== WHAT THE EXERCISE ASKS ==
When the listing has been read, print it out again in full, word for word.

== RECORDS TO USE ==
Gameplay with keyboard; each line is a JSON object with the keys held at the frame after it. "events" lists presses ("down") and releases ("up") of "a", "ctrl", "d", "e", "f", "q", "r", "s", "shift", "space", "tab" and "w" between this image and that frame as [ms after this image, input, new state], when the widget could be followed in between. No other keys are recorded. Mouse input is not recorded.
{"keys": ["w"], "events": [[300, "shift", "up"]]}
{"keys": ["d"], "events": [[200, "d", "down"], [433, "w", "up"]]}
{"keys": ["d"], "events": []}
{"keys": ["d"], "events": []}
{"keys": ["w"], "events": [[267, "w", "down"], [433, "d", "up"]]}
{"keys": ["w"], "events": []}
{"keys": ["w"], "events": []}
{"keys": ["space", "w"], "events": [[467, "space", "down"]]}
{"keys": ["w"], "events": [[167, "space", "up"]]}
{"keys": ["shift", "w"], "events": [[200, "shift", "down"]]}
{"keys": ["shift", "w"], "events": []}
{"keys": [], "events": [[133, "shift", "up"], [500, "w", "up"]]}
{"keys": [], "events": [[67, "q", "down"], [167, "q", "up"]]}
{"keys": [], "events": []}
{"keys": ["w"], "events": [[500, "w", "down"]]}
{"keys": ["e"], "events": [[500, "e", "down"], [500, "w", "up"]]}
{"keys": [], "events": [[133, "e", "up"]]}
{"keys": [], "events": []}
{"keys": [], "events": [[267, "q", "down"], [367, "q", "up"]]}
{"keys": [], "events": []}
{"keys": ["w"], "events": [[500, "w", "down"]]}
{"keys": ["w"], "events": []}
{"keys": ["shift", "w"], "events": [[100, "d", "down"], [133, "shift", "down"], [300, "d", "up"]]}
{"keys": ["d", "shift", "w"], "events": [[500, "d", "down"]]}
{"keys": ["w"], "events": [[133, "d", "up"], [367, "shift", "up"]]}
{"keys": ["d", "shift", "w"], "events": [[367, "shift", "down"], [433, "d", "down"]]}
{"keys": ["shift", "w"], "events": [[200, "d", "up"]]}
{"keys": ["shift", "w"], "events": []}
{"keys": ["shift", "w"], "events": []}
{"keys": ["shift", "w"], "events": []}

== ANSWER BELOW ==
Gameplay with keyboard; each line is a JSON object with the keys held at the frame after it. "events" lists presses ("down") and releases ("up") of "a", "ctrl", "d", "e", "f", "q", "r", "s", "shift", "space", "tab" and "w" between this image and that frame as [ms after this image, input, new state], when the widget could be followed in between. No other keys are recorded. Mouse input is not recorded.
{"keys": ["w"], "events": [[300, "shift", "up"]]}
{"keys": ["d"], "events": [[200, "d", "down"], [433, "w", "up"]]}
{"keys": ["d"], "events": []}
{"keys": ["d"], "events": []}
{"keys": ["w"], "events": [[267, "w", "down"], [433, "d", "up"]]}
{"keys": ["w"], "events": []}
{"keys": ["w"], "events": []}
{"keys": ["space", "w"], "events": [[467, "space", "down"]]}
{"keys": ["w"], "events": [[167, "space", "up"]]}
{"keys": ["shift", "w"], "events": [[200, "shift", "down"]]}
{"keys": ["shift", "w"], "events": []}
{"keys": [], "events": [[133, "shift", "up"], [500, "w", "up"]]}
{"keys": [], "events": [[67, "q", "down"], [167, "q", "up"]]}
{"keys": [], "events": []}
{"keys": ["w"], "events": [[500, "w", "down"]]}
{"keys": ["e"], "events": [[500, "e", "down"], [500, "w", "up"]]}
{"keys": [], "events": [[133, "e", "up"]]}
{"keys": [], "events": []}
{"keys": [], "events": [[267, "q", "down"], [367, "q", "up"]]}
{"keys": [], "events": []}
{"keys": ["w"], "events": [[500, "w", "down"]]}
{"keys": ["w"], "events": []}
{"keys": ["shift", "w"], "events": [[100, "d", "down"], [133, "shift", "down"], [300, "d", "up"]]}
{"keys": ["d", "shift", "w"], "events": [[500, "d", "down"]]}
{"keys": ["w"], "events": [[133, "d", "up"], [367, "shift", "up"]]}
{"keys": ["d", "shift", "w"], "events": [[367, "shift", "down"], [433, "d", "down"]]}
{"keys": ["shift", "w"], "events": [[200, "d", "up"]]}
{"keys": ["shift", "w"], "events": []}
{"keys": ["shift", "w"], "events": []}
{"keys": ["shift", "w"], "events": []}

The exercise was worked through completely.